After Nazi Germany invaded Poland in September 1939, France and the British Commonwealth and Empire declared war on Germany. The British Expeditionary Force (BEF) was sent to aid in the defence of France. After the Phoney War, Germany invaded Belgium and the Netherlands on 10 May 1940, and three of their Panzer corps attacked France through the Ardennes and rapidly drove to the English Channel. By 21 May, the German forces had trapped the BEF, the remains of the Belgian forces, and three French armies in an area along the northern coast of France in and around Dunkirk. Commander of the BEF, General The 6th Viscount Gort, immediately saw that evacuation across the Channel was the best course of action and began planning a withdrawal to Dunkirk, the closest location with good port facilities. On 22 May 1940, a halt order was issued by the German High Command, with Adolf Hitler’s approval. This gave the trapped Allied forces time to construct defensive works and pull back large numbers of troops toward Dunkirk, to fight the Battle of Dunkirk.

Dunkirk Evacuation

By 26 May, the BEF and the French 1st Army were bottled up in a corridor to the sea, about 60 mi (97 km) deep and 15–25 mi (24–40 km) wide. Most of the British forces were still around Lille, over 40 mi (64 km) from Dunkirk, with the French further south. Two massive German armies flanked them.

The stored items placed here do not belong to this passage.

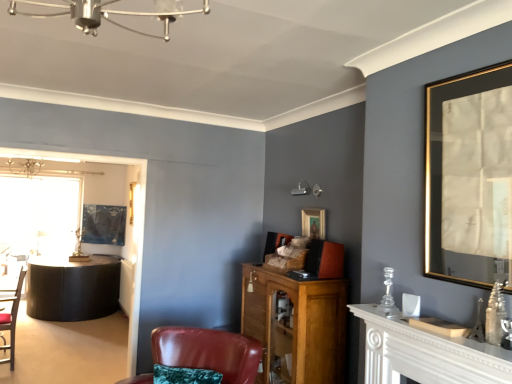
Question: Should I look upward or downward to see matte black picture frame at center, which is counted as the first picture frame, starting from the left?

Choices:
 (A) down
 (B) up

Answer: (A)

Question: Is the depth of leather armchair at center, marked as the second chair in a left-to-right arrangement, greater than that of gold-framed mirror at upper right, which is counted as the third picture frame, starting from the back?

Choices:
 (A) no
 (B) yes

Answer: (B)

Question: Is leather armchair at center, marked as the second chair in a left-to-right arrangement, aimed at gold-framed mirror at upper right, acting as the 1th picture frame starting from the right?

Choices:
 (A) no
 (B) yes

Answer: (A)

Question: Does leather armchair at center, which is counted as the second chair, starting from the back, have a greater width compared to gold-framed mirror at upper right, the 3th picture frame positioned from the left?

Choices:
 (A) no
 (B) yes

Answer: (B)

Question: Would you consider leather armchair at center, the first chair in the front-to-back sequence, to be distant from gold-framed mirror at upper right, acting as the 1th picture frame starting from the right?

Choices:
 (A) no
 (B) yes

Answer: (B)

Question: Does leather armchair at center, which is counted as the second chair, starting from the back, lie in front of gold-framed mirror at upper right, acting as the 1th picture frame starting from the right?

Choices:
 (A) yes
 (B) no

Answer: (B)

Question: Considering the relative sizes of leather armchair at center, marked as the second chair in a left-to-right arrangement, and gold-framed mirror at upper right, acting as the 1th picture frame starting from the right, in the image provided, is leather armchair at center, marked as the second chair in a left-to-right arrangement, taller than gold-framed mirror at upper right, acting as the 1th picture frame starting from the right,?

Choices:
 (A) no
 (B) yes

Answer: (A)

Question: From a real-world perspective, is matte black chair at left, placed as the 1th chair when sorted from left to right, located higher than wooden cabinet at center?

Choices:
 (A) yes
 (B) no

Answer: (B)

Question: Is matte black chair at left, placed as the 1th chair when sorted from left to right, oriented away from wooden cabinet at center?

Choices:
 (A) no
 (B) yes

Answer: (A)

Question: Considering the relative sizes of matte black chair at left, acting as the 1th chair starting from the back, and wooden cabinet at center in the image provided, is matte black chair at left, acting as the 1th chair starting from the back, smaller than wooden cabinet at center?

Choices:
 (A) no
 (B) yes

Answer: (B)

Question: Is wooden cabinet at center surrounded by matte black chair at left, positioned as the 2th chair in front-to-back order?

Choices:
 (A) yes
 (B) no

Answer: (B)

Question: From the image's perspective, does matte black chair at left, acting as the 1th chair starting from the back, appear higher than wooden cabinet at center?

Choices:
 (A) no
 (B) yes

Answer: (A)

Question: Is matte black chair at left, acting as the 1th chair starting from the back, directly adjacent to wooden cabinet at center?

Choices:
 (A) no
 (B) yes

Answer: (A)

Question: From the image's perspective, is white wooden mantelpiece at right beneath wooden cabinet at center?

Choices:
 (A) no
 (B) yes

Answer: (A)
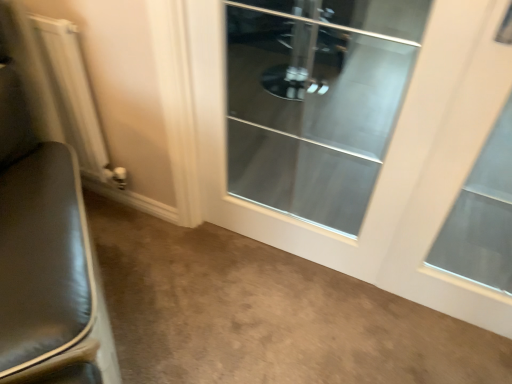
Question: Is point (458, 21) closer or farther from the camera than point (19, 211)?

Choices:
 (A) closer
 (B) farther

Answer: (A)

Question: Based on their positions, is clear glass door at center located to the left or right of black leather chair at left?

Choices:
 (A) right
 (B) left

Answer: (A)

Question: Which object is the closest to the white metallic radiator at left?

Choices:
 (A) transparent glass window at center
 (B) clear glass door at center
 (C) clear glass door at center
 (D) black leather chair at left

Answer: (D)

Question: Estimate the real-world distances between objects in this image. Which object is closer to the white metallic radiator at left?

Choices:
 (A) black leather chair at left
 (B) clear glass door at center
 (C) clear glass door at center
 (D) transparent glass window at center

Answer: (A)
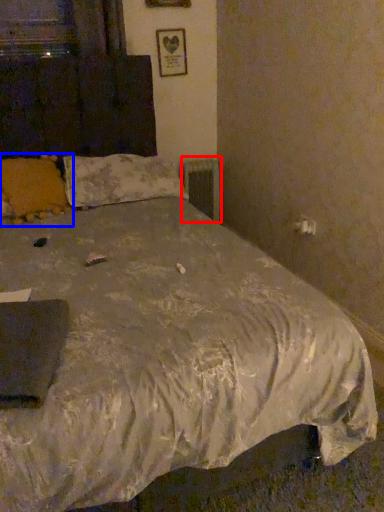
Question: Which of the following is the farthest to the observer, radiator (highlighted by a red box) or pillow (highlighted by a blue box)?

The War Office in Britain made the decision to evacuate British forces on 25 May. This evacuation operation was named Operation Dynamo.

On the first day of the evacuation, only 7,669 men were evacuated, but in the nine days from 27 May–4 June, 338,226 men escaped, including 139,997 French, Polish, and Belgian troops, together with a small number of Dutch soldiers, aboard 861 vessels (of which 243 were sunk during the operation).

The docks at Dunkirk were too badly damaged to be used, but the East and West Moles (sea walls protecting the harbour entrance) were intact. Captain William Tennant—in charge of the evacuation—decided to use the beaches and the East Mole to land the ships. This highly successful idea hugely increased the number of troops that could be embarked each day, and indeed at the rescue operation’s peak, on 31 May, over 68,000 men were taken off.

The last of the British Army left on 3 June, and at 10:50. However, British Prime Minister Churchill insisted on coming back for the French, so the Royal Navy returned on 4 June in an attempt to rescue as many as possible of the French rearguard. Over 26,000 French soldiers were evacuated on that last day, but between 30,000 and 40,000 more were left behind and forced to surrender to the Germans.

The Aftermath

Following the events at Dunkirk, the German forces regrouped before commencing an operation called Fall Rot (“Case Red”), a renewed assault southward, starting on 5 June. Although two fresh British divisions had begun moving to France in an attempt to form a Second BEF, the decision was taken on 14 June to withdraw all the remaining British troops; an evacuation called Operation Ariel. By 25 June, almost 192,000 Allied personnel, 144,000 of them British, had been evacuated through various French ports.

The loss of materiel on the beaches was huge. The British Army left enough equipment behind to equip about eight to ten divisions. Discarded in France were, among huge supplies of ammunition, 880 field guns, 310 guns of large calibre, some 500 anti-aircraft guns, about 850 anti-tank guns, 11,000 machine guns, nearly 700 tanks, 20,000 motorcycles, and 45,000 motor cars and lorries. Army equipment available at home was only just sufficient to equip two divisions. The British Army needed months to re-supply properly and some planned introductions of new equipment were halted while industrial resources concentrated on making good the losses. Officers told troops falling back from Dunkirk to burn or otherwise disable their trucks (so as not to let them benefit the advancing German forces).

The Dean of St Paul’s, Walter Matthews was the first to call the evacuation the “Miracle of Dunkirk” (on 2 June).

A marble memorial to the battle stands at Dunkirk. The French inscription is translated as: “To the glorious memory of the pilots, mariners, and soldiers of the French and Allied armies who sacrificed themselves in the Battle of Dunkirk, May–June 1940.”

Side-note: The movie ‘Atonement’ (2007) is also partly based on Dunkirk evacuation.